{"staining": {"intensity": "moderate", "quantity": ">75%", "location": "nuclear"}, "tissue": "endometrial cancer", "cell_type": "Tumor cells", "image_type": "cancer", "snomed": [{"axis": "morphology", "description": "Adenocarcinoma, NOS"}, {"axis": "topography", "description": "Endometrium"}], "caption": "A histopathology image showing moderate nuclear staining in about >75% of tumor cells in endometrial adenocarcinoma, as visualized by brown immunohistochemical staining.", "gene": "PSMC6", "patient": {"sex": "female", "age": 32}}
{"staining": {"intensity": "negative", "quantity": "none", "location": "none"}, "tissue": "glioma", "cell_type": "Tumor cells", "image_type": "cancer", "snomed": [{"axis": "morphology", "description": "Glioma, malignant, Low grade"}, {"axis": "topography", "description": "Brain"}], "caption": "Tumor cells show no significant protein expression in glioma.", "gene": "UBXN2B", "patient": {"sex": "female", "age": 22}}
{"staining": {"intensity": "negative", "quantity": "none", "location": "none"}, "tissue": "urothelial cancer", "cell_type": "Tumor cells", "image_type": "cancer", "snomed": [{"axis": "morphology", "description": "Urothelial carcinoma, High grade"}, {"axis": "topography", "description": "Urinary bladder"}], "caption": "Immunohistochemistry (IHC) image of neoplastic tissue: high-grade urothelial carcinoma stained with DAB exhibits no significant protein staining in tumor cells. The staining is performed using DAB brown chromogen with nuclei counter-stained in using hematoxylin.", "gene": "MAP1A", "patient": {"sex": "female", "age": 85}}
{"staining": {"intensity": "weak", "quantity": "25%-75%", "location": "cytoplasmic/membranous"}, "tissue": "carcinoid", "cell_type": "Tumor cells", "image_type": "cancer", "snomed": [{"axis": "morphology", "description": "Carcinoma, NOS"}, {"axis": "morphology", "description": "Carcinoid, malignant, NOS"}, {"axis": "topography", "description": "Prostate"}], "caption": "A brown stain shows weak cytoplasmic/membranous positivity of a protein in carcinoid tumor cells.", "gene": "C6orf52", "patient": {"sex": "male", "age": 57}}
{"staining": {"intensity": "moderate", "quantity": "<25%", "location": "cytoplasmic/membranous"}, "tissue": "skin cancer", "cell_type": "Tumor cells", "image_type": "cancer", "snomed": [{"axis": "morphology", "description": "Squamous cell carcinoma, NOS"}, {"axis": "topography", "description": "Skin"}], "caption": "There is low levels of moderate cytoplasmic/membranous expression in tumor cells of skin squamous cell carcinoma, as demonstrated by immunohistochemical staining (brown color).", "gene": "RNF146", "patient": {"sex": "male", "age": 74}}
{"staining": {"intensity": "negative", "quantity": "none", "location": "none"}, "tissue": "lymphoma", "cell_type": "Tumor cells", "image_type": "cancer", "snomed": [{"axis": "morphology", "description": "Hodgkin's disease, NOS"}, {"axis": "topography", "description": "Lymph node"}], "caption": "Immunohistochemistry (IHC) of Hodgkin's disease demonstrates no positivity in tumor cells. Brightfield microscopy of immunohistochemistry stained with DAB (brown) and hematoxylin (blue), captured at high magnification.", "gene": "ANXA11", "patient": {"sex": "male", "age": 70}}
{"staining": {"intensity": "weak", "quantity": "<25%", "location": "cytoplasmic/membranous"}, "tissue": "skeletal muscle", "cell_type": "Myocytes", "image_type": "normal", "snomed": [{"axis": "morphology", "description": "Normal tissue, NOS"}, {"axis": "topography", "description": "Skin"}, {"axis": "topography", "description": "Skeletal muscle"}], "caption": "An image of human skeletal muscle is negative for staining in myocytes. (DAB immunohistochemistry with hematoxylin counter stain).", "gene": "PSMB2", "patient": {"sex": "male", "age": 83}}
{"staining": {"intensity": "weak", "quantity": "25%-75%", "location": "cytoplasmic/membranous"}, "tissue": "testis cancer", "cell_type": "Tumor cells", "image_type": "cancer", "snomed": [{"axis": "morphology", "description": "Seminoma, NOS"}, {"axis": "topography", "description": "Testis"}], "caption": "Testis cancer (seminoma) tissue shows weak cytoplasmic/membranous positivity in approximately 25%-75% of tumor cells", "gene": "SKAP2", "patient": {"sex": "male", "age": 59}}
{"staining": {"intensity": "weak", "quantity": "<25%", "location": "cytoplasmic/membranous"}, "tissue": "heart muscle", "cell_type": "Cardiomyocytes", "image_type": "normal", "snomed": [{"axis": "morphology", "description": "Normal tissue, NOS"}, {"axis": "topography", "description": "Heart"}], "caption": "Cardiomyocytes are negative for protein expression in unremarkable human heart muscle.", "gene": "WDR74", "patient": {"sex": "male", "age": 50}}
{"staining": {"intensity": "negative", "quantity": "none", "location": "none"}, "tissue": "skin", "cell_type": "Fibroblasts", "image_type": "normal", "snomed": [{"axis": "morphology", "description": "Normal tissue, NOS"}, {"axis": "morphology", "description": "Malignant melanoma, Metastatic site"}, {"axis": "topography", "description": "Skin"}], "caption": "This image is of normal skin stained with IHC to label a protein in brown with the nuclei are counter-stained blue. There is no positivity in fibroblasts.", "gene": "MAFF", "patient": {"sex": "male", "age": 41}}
-----
Print the material once more, keeping every word as it is.

Answer box
{"staining": {"intensity": "moderate", "quantity": ">75%", "location": "nuclear"}, "tissue": "endometrial cancer", "cell_type": "Tumor cells", "image_type": "cancer", "snomed": [{"axis": "morphology", "description": "Adenocarcinoma, NOS"}, {"axis": "topography", "description": "Endometrium"}], "caption": "A histopathology image showing moderate nuclear staining in about >75% of tumor cells in endometrial adenocarcinoma, as visualized by brown immunohistochemical staining.", "gene": "PSMC6", "patient": {"sex": "female", "age": 32}}
{"staining": {"intensity": "negative", "quantity": "none", "location": "none"}, "tissue": "glioma", "cell_type": "Tumor cells", "image_type": "cancer", "snomed": [{"axis": "morphology", "description": "Glioma, malignant, Low grade"}, {"axis": "topography", "description": "Brain"}], "caption": "Tumor cells show no significant protein expression in glioma.", "gene": "UBXN2B", "patient": {"sex": "female", "age": 22}}
{"staining": {"intensity": "negative", "quantity": "none", "location": "none"}, "tissue": "urothelial cancer", "cell_type": "Tumor cells", "image_type": "cancer", "snomed": [{"axis": "morphology", "description": "Urothelial carcinoma, High grade"}, {"axis": "topography", "description": "Urinary bladder"}], "caption": "Immunohistochemistry (IHC) image of neoplastic tissue: high-grade urothelial carcinoma stained with DAB exhibits no significant protein staining in tumor cells. The staining is performed using DAB brown chromogen with nuclei counter-stained in using hematoxylin.", "gene": "MAP1A", "patient": {"sex": "female", "age": 85}}
{"staining": {"intensity": "weak", "quantity": "25%-75%", "location": "cytoplasmic/membranous"}, "tissue": "carcinoid", "cell_type": "Tumor cells", "image_type": "cancer", "snomed": [{"axis": "morphology", "description": "Carcinoma, NOS"}, {"axis": "morphology", "description": "Carcinoid, malignant, NOS"}, {"axis": "topography", "description": "Prostate"}], "caption": "A brown stain shows weak cytoplasmic/membranous positivity of a protein in carcinoid tumor cells.", "gene": "C6orf52", "patient": {"sex": "male", "age": 57}}
{"staining": {"intensity": "moderate", "quantity": "<25%", "location": "cytoplasmic/membranous"}, "tissue": "skin cancer", "cell_type": "Tumor cells", "image_type": "cancer", "snomed": [{"axis": "morphology", "description": "Squamous cell carcinoma, NOS"}, {"axis": "topography", "description": "Skin"}], "caption": "There is low levels of moderate cytoplasmic/membranous expression in tumor cells of skin squamous cell carcinoma, as demonstrated by immunohistochemical staining (brown color).", "gene": "RNF146", "patient": {"sex": "male", "age": 74}}
{"staining": {"intensity": "negative", "quantity": "none", "location": "none"}, "tissue": "lymphoma", "cell_type": "Tumor cells", "image_type": "cancer", "snomed": [{"axis": "morphology", "description": "Hodgkin's disease, NOS"}, {"axis": "topography", "description": "Lymph node"}], "caption": "Immunohistochemistry (IHC) of Hodgkin's disease demonstrates no positivity in tumor cells. Brightfield microscopy of immunohistochemistry stained with DAB (brown) and hematoxylin (blue), captured at high magnification.", "gene": "ANXA11", "patient": {"sex": "male", "age": 70}}
{"staining": {"intensity": "weak", "quantity": "<25%", "location": "cytoplasmic/membranous"}, "tissue": "skeletal muscle", "cell_type": "Myocytes", "image_type": "normal", "snomed": [{"axis": "morphology", "description": "Normal tissue, NOS"}, {"axis": "topography", "description": "Skin"}, {"axis": "topography", "description": "Skeletal muscle"}], "caption": "An image of human skeletal muscle is negative for staining in myocytes. (DAB immunohistochemistry with hematoxylin counter stain).", "gene": "PSMB2", "patient": {"sex": "male", "age": 83}}
{"staining": {"intensity": "weak", "quantity": "25%-75%", "location": "cytoplasmic/membranous"}, "tissue": "testis cancer", "cell_type": "Tumor cells", "image_type": "cancer", "snomed": [{"axis": "morphology", "description": "Seminoma, NOS"}, {"axis": "topography", "description": "Testis"}], "caption": "Testis cancer (seminoma) tissue shows weak cytoplasmic/membranous positivity in approximately 25%-75% of tumor cells", "gene": "SKAP2", "patient": {"sex": "male", "age": 59}}
{"staining": {"intensity": "weak", "quantity": "<25%", "location": "cytoplasmic/membranous"}, "tissue": "heart muscle", "cell_type": "Cardiomyocytes", "image_type": "normal", "snomed": [{"axis": "morphology", "description": "Normal tissue, NOS"}, {"axis": "topography", "description": "Heart"}], "caption": "Cardiomyocytes are negative for protein expression in unremarkable human heart muscle.", "gene": "WDR74", "patient": {"sex": "male", "age": 50}}
{"staining": {"intensity": "negative", "quantity": "none", "location": "none"}, "tissue": "skin", "cell_type": "Fibroblasts", "image_type": "normal", "snomed": [{"axis": "morphology", "description": "Normal tissue, NOS"}, {"axis": "morphology", "description": "Malignant melanoma, Metastatic site"}, {"axis": "topography", "description": "Skin"}], "caption": "This image is of normal skin stained with IHC to label a protein in brown with the nuclei are counter-stained blue. There is no positivity in fibroblasts.", "gene": "MAFF", "patient": {"sex": "male", "age": 41}}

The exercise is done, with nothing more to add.